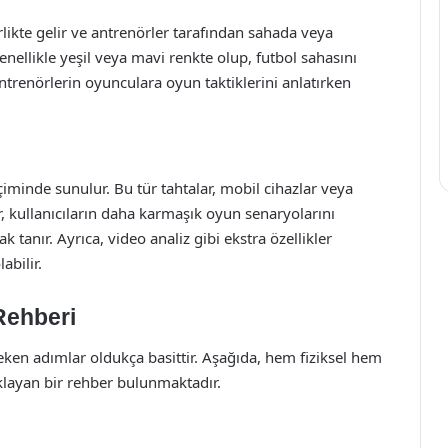
rlikte gelir ve antrenörler tarafından sahada veya
enellikle yeşil veya mavi renkte olup, futbol sahasını
, antrenörlerin oyunculara oyun taktiklerini anlatırken
içiminde sunulur. Bu tür tahtalar, mobil cihazlar veya
lar, kullanıcıların daha karmaşık oyun senaryolarını
tanır. Ayrıca, video analiz gibi ekstra özellikler
abilir.
Rehberi
reken adımlar oldukça basittir. Aşağıda, hem fiziksel hem
çıklayan bir rehber bulunmaktadır.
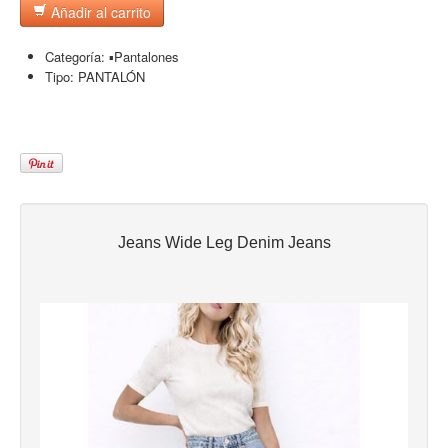
Añadir al carrito
Categoría:
▪︎Pantalones
Tipo:
PANTALÓN
Jeans Wide Leg Denim Jeans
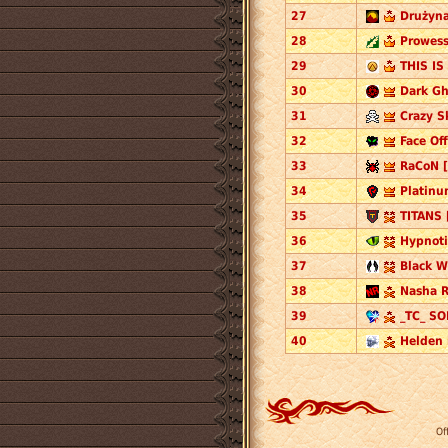
27
Drużyna
28
Prowess
29
THIS IS
30
Dark Gh
31
Crazy S
32
Face Off
33
RaCoN [
34
Platinu
35
TITANS 
36
Hypnoti
37
Black W
38
Nasha R
39
_TC_ SO
40
Helden 
Of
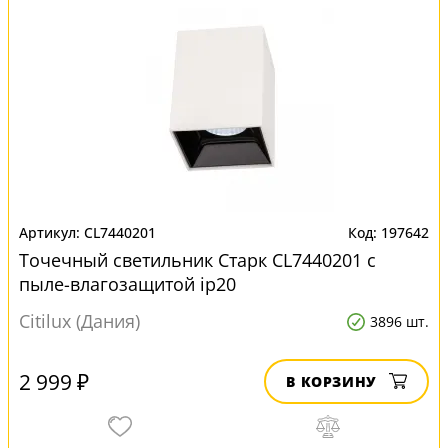
CL7440201
197642
Точечный светильник Старк CL7440201 с
пыле-влагозащитой ip20
Citilux (Дания)
3896 шт.
2 999 ₽
В КОРЗИНУ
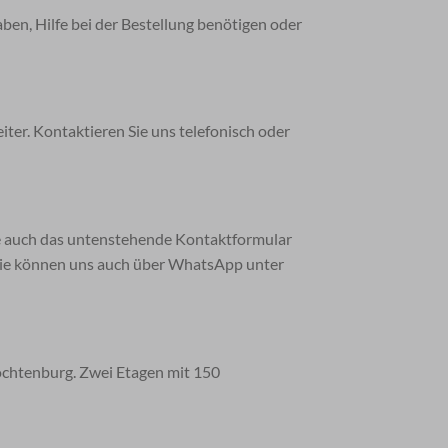
ben, Hilfe bei der Bestellung benötigen oder
ter. Kontaktieren Sie uns telefonisch oder
e auch das untenstehende Kontaktformular
n. Sie können uns auch über WhatsApp unter
ochtenburg. Zwei Etagen mit 150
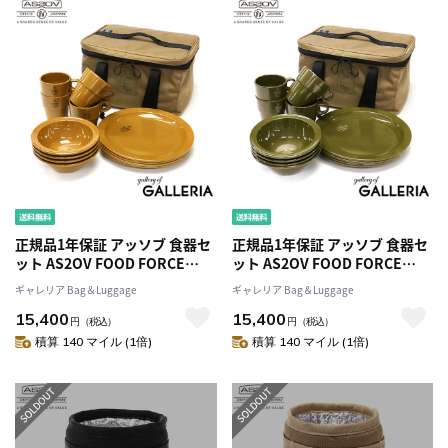
正規品1年保証 アッソブ 食器セ
正規品1年保証 アッソブ 食器セ
ット AS2OV FOOD FORCE
ット AS2OV FOOD FORCE
CAMPING MEAL KIT プレート
CAMPING MEAL KIT プレート
ギャレリア Bag＆Luggage
ギャレリア Bag＆Luggage
セット ディッシュケース 皿入
セット ディッシュケース 皿入
15,400
15,400
れ 収納ケース カトラリーケー
れ 収納ケース カトラリーケー
円
（税込）
円
（税込）
ス お皿 ボウル マグ 4人用 キャ
ス お皿 ボウル マグ 4人用 キャ
積算 140 マイル (1倍)
積算 140 マイル (1倍)
リーバッグ付き BBQ キャンプ
リーバッグ付き BBQ キャンプ
アウトドア 982100
アウトドア 982100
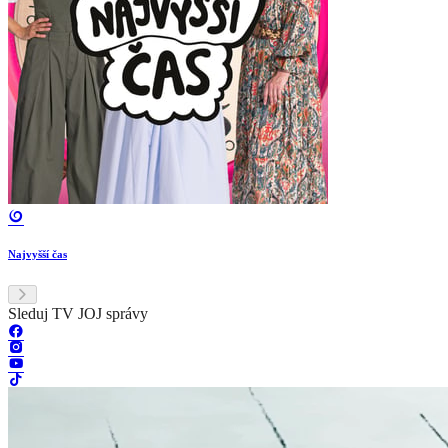
Najvyšší čas
Sleduj TV JOJ správy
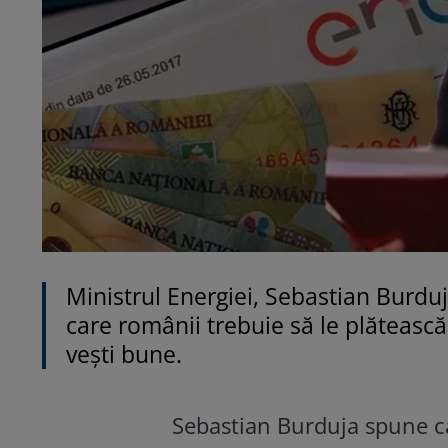
Ministrul Energiei, Sebastian Burduja
care românii trebuie să le plătească
vești bune.
Sebastian Burduja spune că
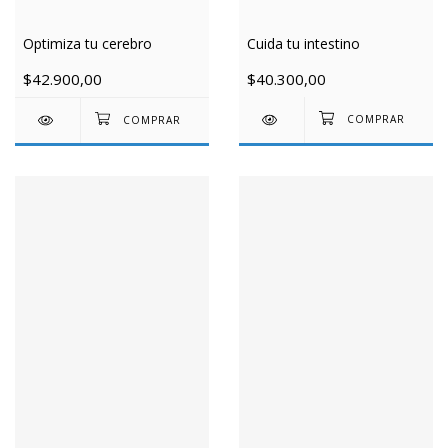
Cuida tu intestino
Optimiza tu cerebro
$40.300,00
$42.900,00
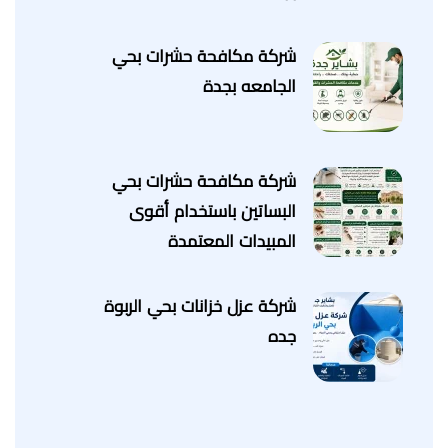
شركة مكافحة حشرات بحي
الجامعه بجدة
شركة مكافحة حشرات بحي
البساتين باستخدام أقوى
المبيدات المعتمدة
شركة عزل خزانات بحي الربوة
جده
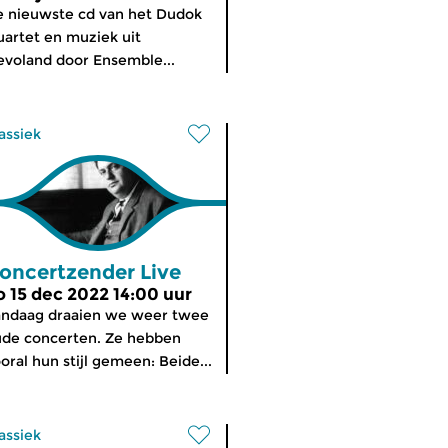
 nieuwste cd van het Dudok
artet en muziek uit
evoland door Ensemble...
assiek
oncertzender Live
o 15 dec 2022 14:00 uur
andaag draaien we weer twee
de concerten. Ze hebben
oral hun stijl gemeen: Beide...
assiek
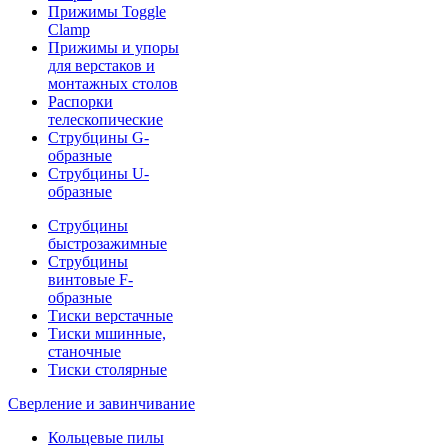
Прижимы Toggle
Clamp
Прижимы и упоры
для верстаков и
монтажных столов
Распорки
телескопические
Струбцины G-
образные
Струбцины U-
образные
Струбцины
быстрозажимные
Струбцины
винтовые F-
образные
Тиски верстачные
Тиски мшинные,
станочные
Тиски столярные
Сверление и завинчивание
Кольцевые пилы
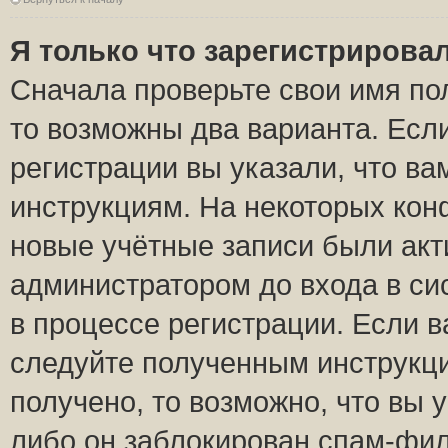
Я только что зарегистрировал
Сначала проверьте свои имя пол
то возможны два варианта. Есл
регистрации вы указали, что ва
инструкциям. На некоторых кон
новые учётные записи были ак
администратором до входа в си
в процессе регистрации. Если 
следуйте полученным инструкци
получено, то возможно, что вы 
либо он заблокирован спам-фил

• What is expected
Apart from the images, the entries above must be returned without alteration.

• Completed exercise
rlikte gelir ve antrenörler tarafından sahada veya
enellikle yeşil veya mavi renkte olup, futbol sahasını
, antrenörlerin oyunculara oyun taktiklerini anlatırken
içiminde sunulur. Bu tür tahtalar, mobil cihazlar veya
lar, kullanıcıların daha karmaşık oyun senaryolarını
tanır. Ayrıca, video analiz gibi ekstra özellikler
abilir.
Rehberi
reken adımlar oldukça basittir. Aşağıda, hem fiziksel hem
çıklayan bir rehber bulunmaktadır.
Añadir al carrito
Categoría:
▪︎Pantalones
Tipo:
PANTALÓN
Jeans Wide Leg Denim Jeans
27
Drużyna
28
Prowess
29
THIS IS
30
Dark Gh
31
Crazy S
32
Face Off
33
RaCoN [
34
Platinu
35
TITANS 
36
Hypnoti
37
Black W
38
Nasha R
39
_TC_ SO
40
Helden 
Of
CL7440201
197642
Точечный светильник Старк CL7440201 с
пыле-влагозащитой ip20
Citilux (Дания)
3896 шт.
2 999 ₽
В КОРЗИНУ
ben, Hilfe bei der Bestellung benötigen oder
ter. Kontaktieren Sie uns telefonisch oder
e auch das untenstehende Kontaktformular
n. Sie können uns auch über WhatsApp unter
ochtenburg. Zwei Etagen mit 150
正規品1年保証 アッソブ 食器セ
正規品1年保証 アッソブ 食器セ
ット AS2OV FOOD FORCE
ット AS2OV FOOD FORCE
CAMPING MEAL KIT プレート
CAMPING MEAL KIT プレート
ギャレリア Bag＆Luggage
ギャレリア Bag＆Luggage
セット ディッシュケース 皿入
セット ディッシュケース 皿入
15,400
15,400
れ 収納ケース カトラリーケー
れ 収納ケース カトラリーケー
円
（税込）
円
（税込）
ス お皿 ボウル マグ 4人用 キャ
ス お皿 ボウル マグ 4人用 キャ
積算 140 マイル (1倍)
積算 140 マイル (1倍)
リーバッグ付き BBQ キャンプ
リーバッグ付き BBQ キャンプ
アウトドア 982100
アウトドア 982100
Najvyšší čas
Sleduj TV JOJ správy
Ministrul Energiei, Sebastian Burduja
care românii trebuie să le plătească
vești bune.
Sebastian Burduja spune că
Cuida tu intestino
Optimiza tu cerebro
$40.300,00
$42.900,00
شركة مكافحة حشرات بحي
الجامعه بجدة
شركة مكافحة حشرات بحي
البساتين باستخدام أقوى
المبيدات المعتمدة
شركة عزل خزانات بحي الربوة
جده
 nieuwste cd van het Dudok
artet en muziek uit
evoland door Ensemble...
assiek
oncertzender Live
o 15 dec 2022 14:00 uur
andaag draaien we weer twee
de concerten. Ze hebben
oral hun stijl gemeen: Beide...
assiek
Прижимы Toggle
Clamp
Прижимы и упоры
для верстаков и
монтажных столов
Распорки
телескопические
Струбцины G-
образные
Струбцины U-
образные
Струбцины
быстрозажимные
Струбцины
винтовые F-
образные
Тиски верстачные
Тиски мшинные,
станочные
Тиски столярные
Сверление и завинчивание
Кольцевые пилы
Я только что зарегистрировал
Сначала проверьте свои имя пол
то возможны два варианта. Есл
регистрации вы указали, что ва
инструкциям. На некоторых кон
новые учётные записи были ак
администратором до входа в си
в процессе регистрации. Если 
следуйте полученным инструкци
получено, то возможно, что вы 
либо он заблокирован спам-фил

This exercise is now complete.